→ OBJECTIVES
1. In the war chronology, write out everything from "The Luftwaffe raids" down to "HMCS Charlottetown launched.", putting "Sydney" in place of "Halifax".
2. Answer these questions about the war chronology:
(a) What hours does the curfew in Oslo cover?
(b) How much per kilo do black market customers pay for potatoes in Paris?
(c) What town does Model's 3 Pz. Div. capture?
3. Carry the war chronology on past its final entry.

UNITED KINGDOM: Submarine HMS Stubborn laid down.

FRANCE: Paris: The collaborationist newspaper, L'Oeuvre describes the burgeoning black market for food. "Nothing has been settled about how to feed Paris. .... indispensable vegetables are swept off the board and only the minority who can pay through the nose enjoy them. People of average means are .. deprived, ...and have not the wherewithal to take the time to go and eat in Normandy or Brittany.    Potatoes are .. unfindable. But the Black Market manages to infiltrate enormous quantities for restaurants or customers willing to pay 8 or 9 francs a kilo."

GERMANY: U-525 laid down.

NORWAY: Oslo: Guards with Tommy guns are patrolling the streets of Oslo tonight after a savage crackdown by Josef Terboven. Hitler's commissioner for Norway. Two trade union leaders have been executed after a summary court martial and four others have been sent to gaol.

An 8pm to 5am curfew is in force. Dance halls are closed and the sale of alcohol is forbidden.  Newspaper editors have been sacked and all meetings, indoors and outdoors have been banned. Terboven declared martial law after reports that the Norwegian unions were calling a general strike in opposition to the Nazi regime. Terboven accused "communist elements" in the unions of "disturbing the industrial peace in a criminal manner."

The underground anti-Nazi newspaper Fri Ragbevegelse has called on the people to remain calm, but to fight "with all secret means for their rights." 

U.S.S.R.: General Heinz Guderian, Commanding Second Panzer Army, attacks south, and east of Kiev. The First Panzer Group begins the breakout of their bridgehead over the Dniepr River around Kremenchug. Both Army Groups Centre and South are aimed at Kiev. Generalleutnant Walter Model’s 3 Pz. Div. (XXIV Pz.K) captures Romny 30 miles to the south. (Jeff Chrisman)

The Luftwaffe raids Leningrad hitting the cities dairy and starting dozens of fires. Two hundred citizens are killed in the night’s raid.

Soviet submarines SC-407 and SC-408 commissioned.

CANADA: Minesweepers HMCS Cowichan and Wasaga arrived Halifax from builder Esquimalt, British Columbia.
Patrol boat HMCS Nenamook launched Victoria, British Columbia. Corvette HMCS Charlottetown launched.

In Edmonton Alberta , the provincial government orders all schools closed due to the epidemics of infantile paralysis (poliomyelitis) and encephalitis.

U.S.A.: Charlie Chaplin was accused today of using the cinema to "poison the minds of the American people to go to war". Senator Bennett Champ Clark, a leading isolationist, told a Senate sub-committee investigating propaganda charges against Hollywood that United Artists was dominated by Chaplin and Alexander Korda, two British subjects, who were using it to make pro-war propaganda. United Artists made The Great Dictator.

→ DATA PROVIDED
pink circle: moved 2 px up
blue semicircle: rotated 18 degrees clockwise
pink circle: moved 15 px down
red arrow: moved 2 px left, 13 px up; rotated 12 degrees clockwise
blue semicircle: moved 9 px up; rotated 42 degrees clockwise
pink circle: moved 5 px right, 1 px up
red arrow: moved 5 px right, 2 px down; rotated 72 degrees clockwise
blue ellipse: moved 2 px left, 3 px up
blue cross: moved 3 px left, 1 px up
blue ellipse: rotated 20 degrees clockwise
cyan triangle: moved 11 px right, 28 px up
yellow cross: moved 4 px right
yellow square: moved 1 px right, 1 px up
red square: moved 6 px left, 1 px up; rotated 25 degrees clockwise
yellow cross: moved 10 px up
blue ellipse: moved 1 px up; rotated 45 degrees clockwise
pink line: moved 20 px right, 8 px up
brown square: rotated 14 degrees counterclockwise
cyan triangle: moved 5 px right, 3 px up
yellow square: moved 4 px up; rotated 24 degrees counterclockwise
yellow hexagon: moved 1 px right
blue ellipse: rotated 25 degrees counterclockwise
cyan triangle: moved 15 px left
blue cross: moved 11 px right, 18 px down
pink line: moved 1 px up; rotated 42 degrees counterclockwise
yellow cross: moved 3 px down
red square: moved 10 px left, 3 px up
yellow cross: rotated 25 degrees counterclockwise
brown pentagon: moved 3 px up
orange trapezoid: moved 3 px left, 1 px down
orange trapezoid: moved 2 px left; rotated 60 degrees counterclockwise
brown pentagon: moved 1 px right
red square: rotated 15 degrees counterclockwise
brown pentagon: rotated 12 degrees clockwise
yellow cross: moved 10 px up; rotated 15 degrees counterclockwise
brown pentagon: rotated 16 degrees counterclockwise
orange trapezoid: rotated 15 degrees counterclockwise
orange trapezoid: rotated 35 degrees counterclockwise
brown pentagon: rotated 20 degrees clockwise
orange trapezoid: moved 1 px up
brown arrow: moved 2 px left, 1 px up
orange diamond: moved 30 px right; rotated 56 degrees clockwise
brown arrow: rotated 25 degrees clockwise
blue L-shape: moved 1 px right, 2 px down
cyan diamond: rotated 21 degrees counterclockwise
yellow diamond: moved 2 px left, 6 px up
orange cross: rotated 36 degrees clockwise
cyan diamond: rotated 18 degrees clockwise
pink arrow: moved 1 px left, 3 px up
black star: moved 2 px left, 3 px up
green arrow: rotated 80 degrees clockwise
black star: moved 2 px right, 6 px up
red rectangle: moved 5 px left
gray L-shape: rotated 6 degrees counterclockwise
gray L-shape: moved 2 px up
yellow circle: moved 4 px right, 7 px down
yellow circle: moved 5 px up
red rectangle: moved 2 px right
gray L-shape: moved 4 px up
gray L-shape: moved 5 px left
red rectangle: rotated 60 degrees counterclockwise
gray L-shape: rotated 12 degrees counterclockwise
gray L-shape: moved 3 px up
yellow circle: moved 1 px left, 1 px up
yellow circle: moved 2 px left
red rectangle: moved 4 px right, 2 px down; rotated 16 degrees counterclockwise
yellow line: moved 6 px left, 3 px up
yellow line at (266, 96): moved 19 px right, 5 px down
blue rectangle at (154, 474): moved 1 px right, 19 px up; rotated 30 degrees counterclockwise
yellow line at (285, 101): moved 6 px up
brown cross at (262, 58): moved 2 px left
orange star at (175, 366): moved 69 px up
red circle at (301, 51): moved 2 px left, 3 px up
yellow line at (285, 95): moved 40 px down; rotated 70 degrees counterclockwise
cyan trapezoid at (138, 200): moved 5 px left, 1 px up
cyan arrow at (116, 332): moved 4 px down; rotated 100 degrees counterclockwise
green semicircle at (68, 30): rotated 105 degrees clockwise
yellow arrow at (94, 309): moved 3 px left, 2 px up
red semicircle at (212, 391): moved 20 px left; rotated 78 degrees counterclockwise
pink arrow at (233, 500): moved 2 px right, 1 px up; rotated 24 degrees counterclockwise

→ ANSWERS
1.
The Luftwaffe raids Leningrad hitting the cities dairy and starting dozens of fires. Two hundred citizens are killed in the night’s raid.

Soviet submarines SC-407 and SC-408 commissioned.

CANADA: Minesweepers HMCS Cowichan and Wasaga arrived Sydney from builder Esquimalt, British Columbia.
Patrol boat HMCS Nenamook launched Victoria, British Columbia. Corvette HMCS Charlottetown launched.

2.
(a) 8pm to 5am.
(b) 8 or 9 francs.
(c) Romny.

3.
Chaplin, he said, had made his fortune in America, but never thought well enough of it to become a US citizen. He claimed that British propaganda had dragged America into the last war.

The hull of the second USS Satterlee (DD-626) is laid down.

 

ATLANTIC OCEAN: The German submarine U-501 (KptLt Hugo Förster CO) is sunk at 2330 hours in the Straits of Denmark south of Angmagsalik, Greenland, in position 62.50N, 37.50W, by depth charges and ramming from the RCN corvettes HMCS Chambly (Cdr. James Douglas "Chummy" Prentice RCN Commanding Officer) and HMCS Moosejaw (Lt. Frederick Ernest Grubb RCN, CO).

The Canadian ships had been proceeding to the assistance of escort of convoy SC-42 when they made an ASDIC contact and Chambly immediately depth charged. After the first depth charge run U-501 surfaced right next to HMCS Moose Jaw during her turn. The commander of U-501 leaped about 9 feet (2.7 meters) from his boat and onto the bridge of the corvette without even getting his feet wet! Fearing another boarding attempt the corvette opened the range and, as the U-boat passed her bows, rammed the U-boat and then straddled her with gunfire preventing the German crew from manning their deck armament and causing enough damage to cause her to start sinking.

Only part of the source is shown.